Satinder Chopra and I have come up with a new idea for the RECORDER: this monthly Presidential column. We’d like to see if the membership gets some value from a brief column featuring my opinions or observations on a particular topic. I’ve enjoyed the Executive Message columns, especially their biographical content, but at times they’re a bit too positive and perky for my tastes, full of platitudes and cliches. You know – “It was a fantastic event…”, “Thanks to all the volunteers for all their efforts…”, “This wouldn’t have been possible without our generous sponsors….” – that kind of stuff. It’s important those kinds of things are said, but they don’t make for stimulating or thought provoking reading.

At any given time there are many relevant issues the executive is dealing with, and interesting topics that CSEG members have strong and differing opinions on. Our idea is that this Presidential column can address subjects each month that will generate discussion and engage the readership.

I’m sure that all of you occasionally experience an event that stimulates a period of thought and introspection. The recent death of Ted Rozsa had this effect on me.

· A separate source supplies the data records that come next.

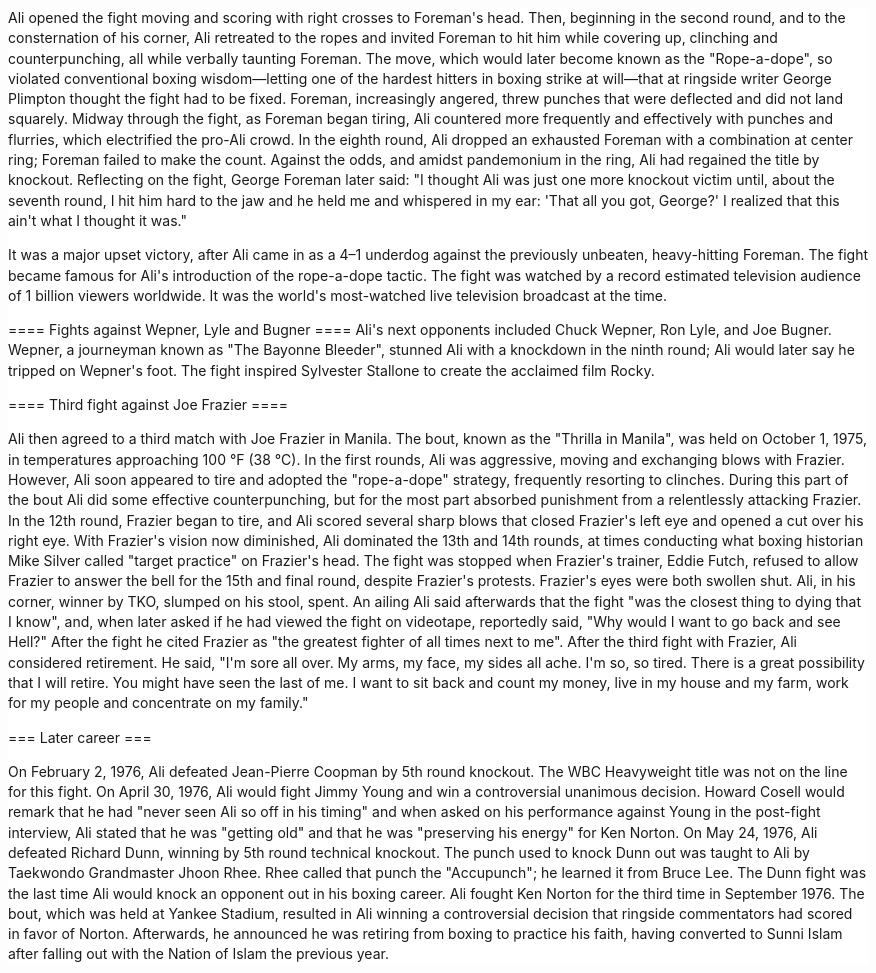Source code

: Ali opened the fight moving and scoring with right crosses to Foreman's head. Then, beginning in the second round, and to the consternation of his corner, Ali retreated to the ropes and invited Foreman to hit him while covering up, clinching and counterpunching, all while verbally taunting Foreman. The move, which would later become known as the "Rope-a-dope", so violated conventional boxing wisdom—letting one of the hardest hitters in boxing strike at will—that at ringside writer George Plimpton thought the fight had to be fixed. Foreman, increasingly angered, threw punches that were deflected and did not land squarely. Midway through the fight, as Foreman began tiring, Ali countered more frequently and effectively with punches and flurries, which electrified the pro-Ali crowd. In the eighth round, Ali dropped an exhausted Foreman with a combination at center ring; Foreman failed to make the count. Against the odds, and amidst pandemonium in the ring, Ali had regained the title by knockout. Reflecting on the fight, George Foreman later said: "I thought Ali was just one more knockout victim until, about the seventh round, I hit him hard to the jaw and he held me and whispered in my ear: 'That all you got, George?' I realized that this ain't what I thought it was."

It was a major upset victory, after Ali came in as a 4–1 underdog against the previously unbeaten, heavy-hitting Foreman. The fight became famous for Ali's introduction of the rope-a-dope tactic. The fight was watched by a record estimated television audience of 1 billion viewers worldwide. It was the world's most-watched live television broadcast at the time.


==== Fights against Wepner, Lyle and Bugner ====
Ali's next opponents included Chuck Wepner, Ron Lyle, and Joe Bugner. Wepner, a journeyman known as "The Bayonne Bleeder", stunned Ali with a knockdown in the ninth round; Ali would later say he tripped on Wepner's foot. The fight inspired Sylvester Stallone to create the acclaimed film Rocky.


==== Third fight against Joe Frazier ====

Ali then agreed to a third match with Joe Frazier in Manila. The bout, known as the "Thrilla in Manila", was held on October 1, 1975, in temperatures approaching 100 °F (38 °C). In the first rounds, Ali was aggressive, moving and exchanging blows with Frazier. However, Ali soon appeared to tire and adopted the "rope-a-dope" strategy, frequently resorting to clinches. During this part of the bout Ali did some effective counterpunching, but for the most part absorbed punishment from a relentlessly attacking Frazier. In the 12th round, Frazier began to tire, and Ali scored several sharp blows that closed Frazier's left eye and opened a cut over his right eye. With Frazier's vision now diminished, Ali dominated the 13th and 14th rounds, at times conducting what boxing historian Mike Silver called "target practice" on Frazier's head. The fight was stopped when Frazier's trainer, Eddie Futch, refused to allow Frazier to answer the bell for the 15th and final round, despite Frazier's protests. Frazier's eyes were both swollen shut. Ali, in his corner, winner by TKO, slumped on his stool, spent.
An ailing Ali said afterwards that the fight "was the closest thing to dying that I know", and, when later asked if he had viewed the fight on videotape, reportedly said, "Why would I want to go back and see Hell?" After the fight he cited Frazier as "the greatest fighter of all times next to me".
After the third fight with Frazier, Ali considered retirement. He said, "I'm sore all over. My arms, my face, my sides all ache. I'm so, so tired. There is a great possibility that I will retire. You might have seen the last of me. I want to sit back and count my money, live in my house and my farm, work for my people and concentrate on my family."


=== Later career ===

On February 2, 1976, Ali defeated Jean-Pierre Coopman by 5th round knockout. The WBC Heavyweight title was not on the line for this fight. On April 30, 1976, Ali would fight Jimmy Young and win a controversial unanimous decision. Howard Cosell would remark that he had "never seen Ali so off in his timing" and when asked on his performance against Young in the post-fight interview, Ali stated that he was "getting old" and that he was "preserving his energy" for Ken Norton. On May 24, 1976, Ali defeated Richard Dunn, winning by 5th round technical knockout. The punch used to knock Dunn out was taught to Ali by Taekwondo Grandmaster Jhoon Rhee. Rhee called that punch the "Accupunch"; he learned it from Bruce Lee. The Dunn fight was the last time Ali would knock an opponent out in his boxing career.
Ali fought Ken Norton for the third time in September 1976. The bout, which was held at Yankee Stadium, resulted in Ali winning a controversial decision that ringside commentators had scored in favor of Norton. Afterwards, he announced he was retiring from boxing to practice his faith, having converted to Sunni Islam after falling out with the Nation of Islam the previous year.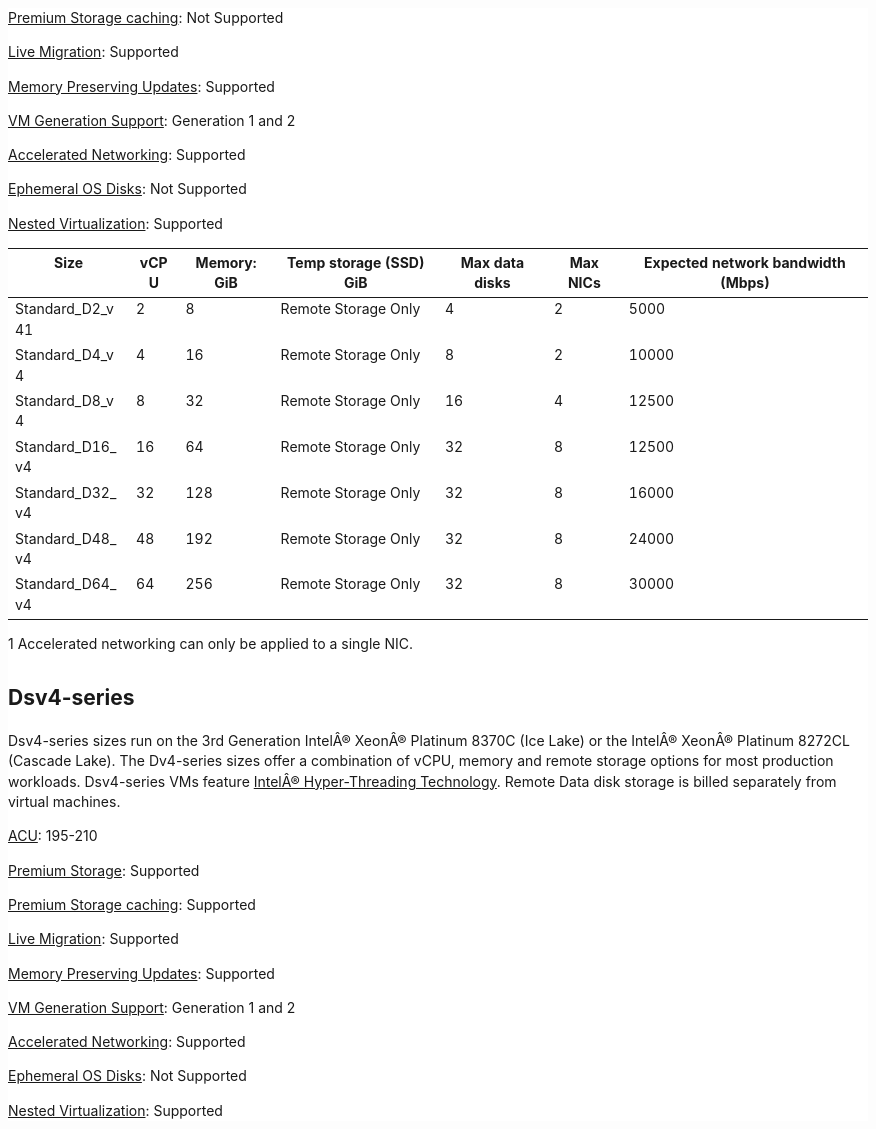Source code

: [Premium Storage caching](premium-storage-performance): Not Supported  

[Live Migration](maintenance-and-updates): Supported  

[Memory Preserving Updates](maintenance-and-updates): Supported  

[VM Generation Support](generation-2): Generation 1 and 2  

[Accelerated Networking](../virtual-network/create-vm-accelerated-networking-cli): Supported   

[Ephemeral OS Disks](ephemeral-os-disks): Not Supported   

[Nested Virtualization](/en-us/virtualization/hyper-v-on-windows/user-guide/nested-virtualization): Supported   

| Size | vCPU | Memory: GiB | Temp storage (SSD) GiB | Max data disks | Max NICs | Expected network bandwidth (Mbps) |
| --- | --- | --- | --- | --- | --- | --- |
| Standard\_D2\_v41 | 2 | 8 | Remote Storage Only | 4 | 2 | 5000 |
| Standard\_D4\_v4 | 4 | 16 | Remote Storage Only | 8 | 2 | 10000 |
| Standard\_D8\_v4 | 8 | 32 | Remote Storage Only | 16 | 4 | 12500 |
| Standard\_D16\_v4 | 16 | 64 | Remote Storage Only | 32 | 8 | 12500 |
| Standard\_D32\_v4 | 32 | 128 | Remote Storage Only | 32 | 8 | 16000 |
| Standard\_D48\_v4 | 48 | 192 | Remote Storage Only | 32 | 8 | 24000 |
| Standard\_D64\_v4 | 64 | 256 | Remote Storage Only | 32 | 8 | 30000 |

1 Accelerated networking can only be applied to a single NIC.

## Dsv4-series

Dsv4-series sizes run on the 3rd Generation IntelÂ® XeonÂ® Platinum 8370C (Ice Lake) or the IntelÂ® XeonÂ® Platinum 8272CL (Cascade Lake). The Dv4-series sizes offer a combination of vCPU, memory and remote storage options for most production workloads. Dsv4-series VMs feature [IntelÂ® Hyper-Threading Technology](https://www.intel.com/content/www/us/en/architecture-and-technology/hyper-threading/hyper-threading-technology.html). Remote Data disk storage is billed separately from virtual machines.

[ACU](acu): 195-210  

[Premium Storage](premium-storage-performance): Supported  

[Premium Storage caching](premium-storage-performance): Supported  

[Live Migration](maintenance-and-updates): Supported  

[Memory Preserving Updates](maintenance-and-updates): Supported  

[VM Generation Support](generation-2): Generation 1 and 2  

[Accelerated Networking](../virtual-network/create-vm-accelerated-networking-cli): Supported  

[Ephemeral OS Disks](ephemeral-os-disks): Not Supported   

[Nested Virtualization](/en-us/virtualization/hyper-v-on-windows/user-guide/nested-virtualization): Supported   
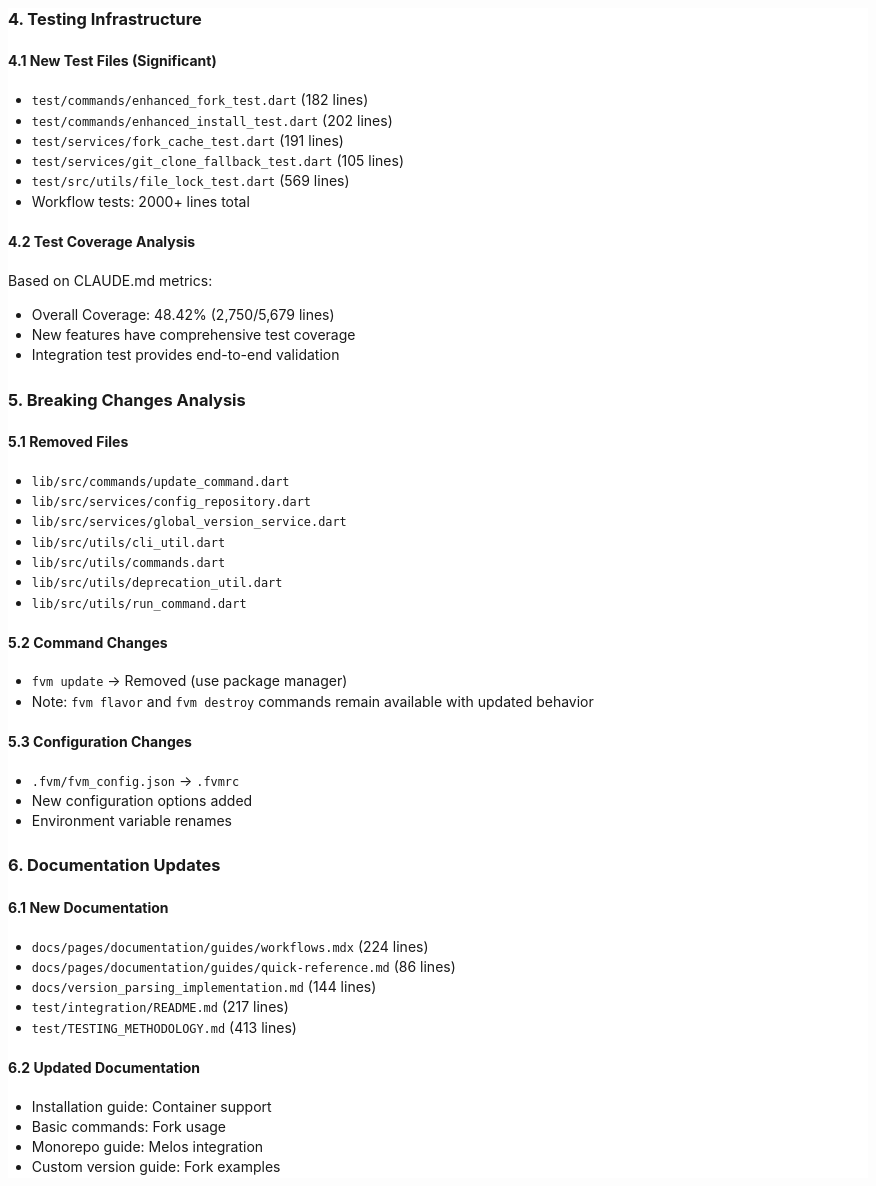 ### 4. Testing Infrastructure

#### 4.1 New Test Files (Significant)
- `test/commands/enhanced_fork_test.dart` (182 lines)
- `test/commands/enhanced_install_test.dart` (202 lines)
- `test/services/fork_cache_test.dart` (191 lines)
- `test/services/git_clone_fallback_test.dart` (105 lines)
- `test/src/utils/file_lock_test.dart` (569 lines)
- Workflow tests: 2000+ lines total

#### 4.2 Test Coverage Analysis
Based on CLAUDE.md metrics:
- Overall Coverage: 48.42% (2,750/5,679 lines)
- New features have comprehensive test coverage
- Integration test provides end-to-end validation

### 5. Breaking Changes Analysis

#### 5.1 Removed Files
- `lib/src/commands/update_command.dart`
- `lib/src/services/config_repository.dart`
- `lib/src/services/global_version_service.dart`
- `lib/src/utils/cli_util.dart`
- `lib/src/utils/commands.dart`
- `lib/src/utils/deprecation_util.dart`
- `lib/src/utils/run_command.dart`

#### 5.2 Command Changes
- `fvm update` → Removed (use package manager)
- Note: `fvm flavor` and `fvm destroy` commands remain available with updated behavior

#### 5.3 Configuration Changes
- `.fvm/fvm_config.json` → `.fvmrc`
- New configuration options added
- Environment variable renames

### 6. Documentation Updates

#### 6.1 New Documentation
- `docs/pages/documentation/guides/workflows.mdx` (224 lines)
- `docs/pages/documentation/guides/quick-reference.md` (86 lines)
- `docs/version_parsing_implementation.md` (144 lines)
- `test/integration/README.md` (217 lines)
- `test/TESTING_METHODOLOGY.md` (413 lines)

#### 6.2 Updated Documentation
- Installation guide: Container support
- Basic commands: Fork usage
- Monorepo guide: Melos integration
- Custom version guide: Fork examples
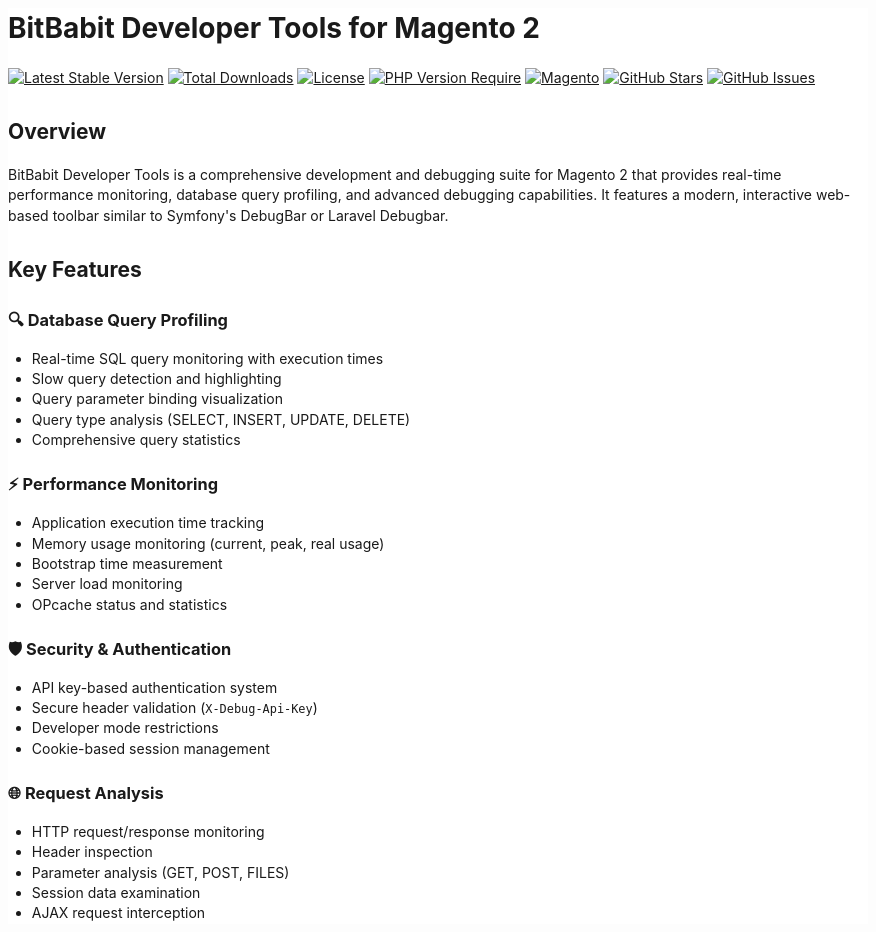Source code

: # BitBabit Developer Tools for Magento 2

[![Latest Stable Version](https://poser.pugx.org/bitbabit/magento2-dev-tools/v/stable)](https://packagist.org/packages/bitbabit/magento2-dev-tools)
[![Total Downloads](https://poser.pugx.org/bitbabit/magento2-dev-tools/downloads)](https://packagist.org/packages/bitbabit/magento2-dev-tools)
[![License](https://poser.pugx.org/bitbabit/magento2-dev-tools/license)](https://packagist.org/packages/bitbabit/magento2-dev-tools)
[![PHP Version Require](https://poser.pugx.org/bitbabit/magento2-dev-tools/require/php)](https://packagist.org/packages/bitbabit/magento2-dev-tools)
[![Magento](https://img.shields.io/badge/magento-2.4+-orange.svg)](https://magento.com)
[![GitHub Stars](https://img.shields.io/github/stars/bitbabit/magento2-dev-tools.svg)](https://github.com/bitbabit/magento2-dev-tools/stargazers)
[![GitHub Issues](https://img.shields.io/github/issues/bitbabit/magento2-dev-tools.svg)](https://github.com/bitbabit/magento2-dev-tools/issues)

## Overview

BitBabit Developer Tools is a comprehensive development and debugging suite for Magento 2 that provides real-time performance monitoring, database query profiling, and advanced debugging capabilities. It features a modern, interactive web-based toolbar similar to Symfony's DebugBar or Laravel Debugbar.

## Key Features

### 🔍 **Database Query Profiling**
- Real-time SQL query monitoring with execution times
- Slow query detection and highlighting
- Query parameter binding visualization
- Query type analysis (SELECT, INSERT, UPDATE, DELETE)
- Comprehensive query statistics

### ⚡ **Performance Monitoring**
- Application execution time tracking
- Memory usage monitoring (current, peak, real usage)
- Bootstrap time measurement
- Server load monitoring
- OPcache status and statistics

### 🛡️ **Security & Authentication**
- API key-based authentication system
- Secure header validation (`X-Debug-Api-Key`)
- Developer mode restrictions
- Cookie-based session management

### 🌐 **Request Analysis**
- HTTP request/response monitoring
- Header inspection
- Parameter analysis (GET, POST, FILES)
- Session data examination
- AJAX request interception
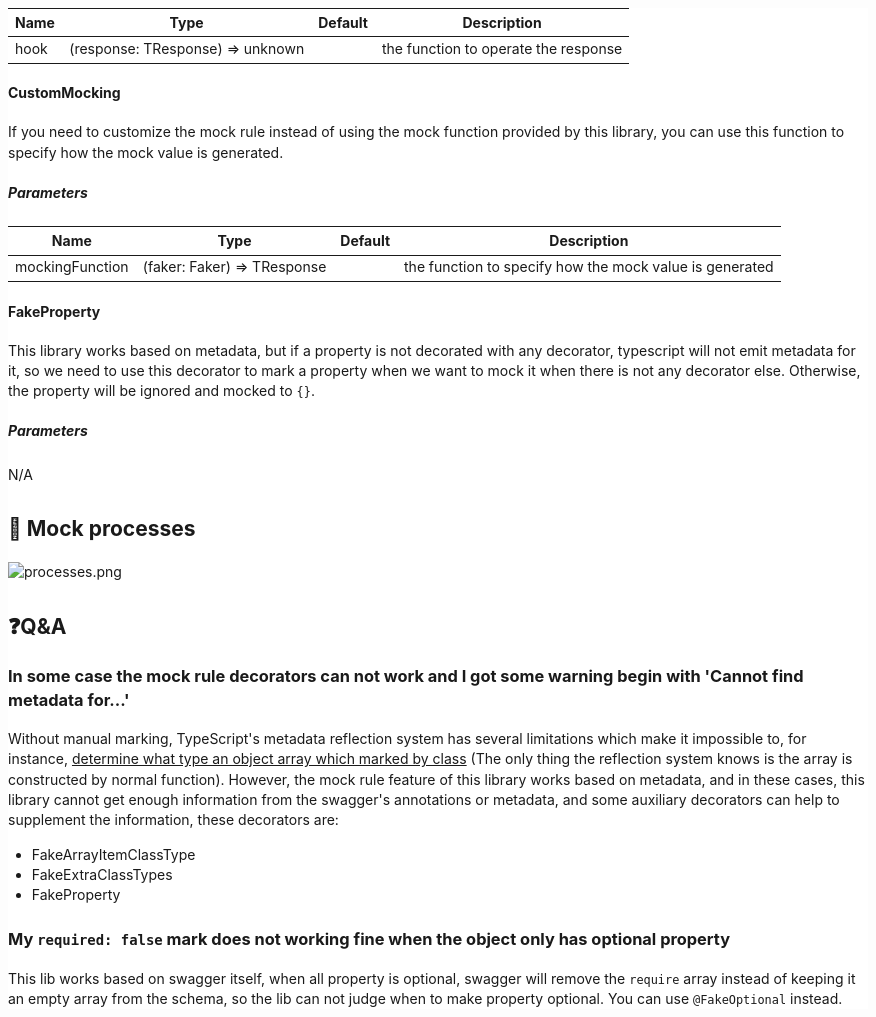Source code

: | Name | Type                             | Default | Description                          |
| ---- | -------------------------------- | ------- | ------------------------------------ |
| hook | (response: TResponse) => unknown |         | the function to operate the response |

#### CustomMocking

If you need to customize the mock rule instead of using the mock function provided by this library, you can use this function to specify how the mock value is generated.

#####  Parameters

| Name            | Type                        | Default | Description                                             |
| --------------- | --------------------------- | ------- | ------------------------------------------------------- |
| mockingFunction | (faker: Faker) => TResponse |         | the function to specify how the mock value is generated |

#### FakeProperty

This library works based on metadata, but if a property is not decorated with any decorator, typescript will not emit metadata for it, so we need to use this decorator to mark a property when we want to mock it when there is not any decorator else. Otherwise, the property will be ignored and mocked to `{}`.

##### Parameters

N/A

## 🔄 Mock processes

![processes.png](http://s1.ax1x.com/2022/11/18/znA1Sg.png)

## ❓Q&A

### In some case the mock rule decorators can not work and I got some warning begin with 'Cannot find metadata for...'

Without manual marking, TypeScript's metadata reflection system has several limitations which make it impossible to, for instance, [determine what type an object array which marked by class](https://stackoverflow.com/questions/35022658/how-do-i-get-array-item-type-in-typescript-using-the-reflection-api) (The only thing the reflection system knows is the array is constructed by normal function). However, the mock rule feature of this library works based on metadata, and in these cases, this library cannot get enough information from the swagger's annotations or metadata, and some auxiliary decorators can help to supplement the information, these decorators are:

+ FakeArrayItemClassType
+ FakeExtraClassTypes
+ FakeProperty

### My `required: false` mark does not working fine when the object only has optional property

This lib works based on swagger itself, when all property is optional, swagger will remove the `require` array instead of keeping it an empty array from the schema, so the lib can not judge when to make property optional. You can use `@FakeOptional` instead.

A few years ago, as part of the 50th Doodlebug golf tournament, I had the pleasure of interviewing Ted’s wife Lola, and meeting their daughter, Mary. Ted’s worsening deafness made a direct interview with him impossible, but Lola has been a close partner with Ted in all their activities throughout their long marriage, and is an exemplary person in her own right. When she spoke at the 50th Doodlebug she was moving and intelligent; no one who was there will forget her words or the poignancy of the moment. The impression I have is that Ted was a man who was very sure of his values, and made every effort to live his life according to those values. The huge American flag hanging in the hall told me that he was loyal to his country of birth, even though he hadn’t lived there for 50 years or so. The attitudes of Lola and Mary, and their interaction, spoke of the strong family values in that household. The Doodlebug memorabilia in the basement, a veritable museum, told me how important the fellowship of the Calgary seismic industry was to Ted. And of course the recent obituaries and articles document Ted’s incredible philanthropy and commitment to the greater Calgary community. And so I was quite sad and introspective when one of the CSEG’s strongest role models passed away.

I found myself wondering whether our generation is sure of its core values, as Ted Rozsa was. It seems at times that the overwhelming priority of our industry and our generation is the pursuit of material wealth. Many of us think of charity only in the context of tax deductions, and our daily triangle between home, work and play might not necessarily pass through community. But even in my small circle of acquaintances I can list off many people heavily involved in good works. I see that Carmen Swalwell has added a new section to her RECORDER column this month: “Giving Back”. She plans to feature the charity or volunteer work of a CSEG member each month. I think that’s great, as it provides good role models to motivate all of us to do our part. There’s no shortage of good people in our CSEG community.

Soon after Ted’s passing, I met a young professor from U of C, Michelle Spila, at the Chief Geophysicists’ Forum. She is teaching a new course for the Department of Geology and Geophysics on business ethics and related topics (GLGY 589.06 "Professional Practice in Geoscience”). I thought, that’s a good thing - it’s important that potential entrants to industry are given some exposure to ethics, and the responsibilities of professional practice, before they enter industry.

The next day I attended a mandatory APEGGA Permit to Practice seminar, which touched on the subjects of our professional responsibilities and ethics in our business practices. This got me wondering whether enough of us take these concepts to the personal level, or whether we just float along within a business and social framework that was constructed by previous generations, without infusing that framework with social and ethical spirit necessary for a healthy culture.

I’ve shared some of my inward thoughts triggered by the passing of a man I didn’t know personally, but who was obviously a very positive role model, and a great example of many things that are good within our community. One of the important roles of a society such as the CSEG is that it does create a community within which there are some generally accepted shared values. And when someone of Ted Rozsa’s stature passes away, someone who embodies many of those ideals we share, then probably an excellent way to honour that person is with some personal reflection.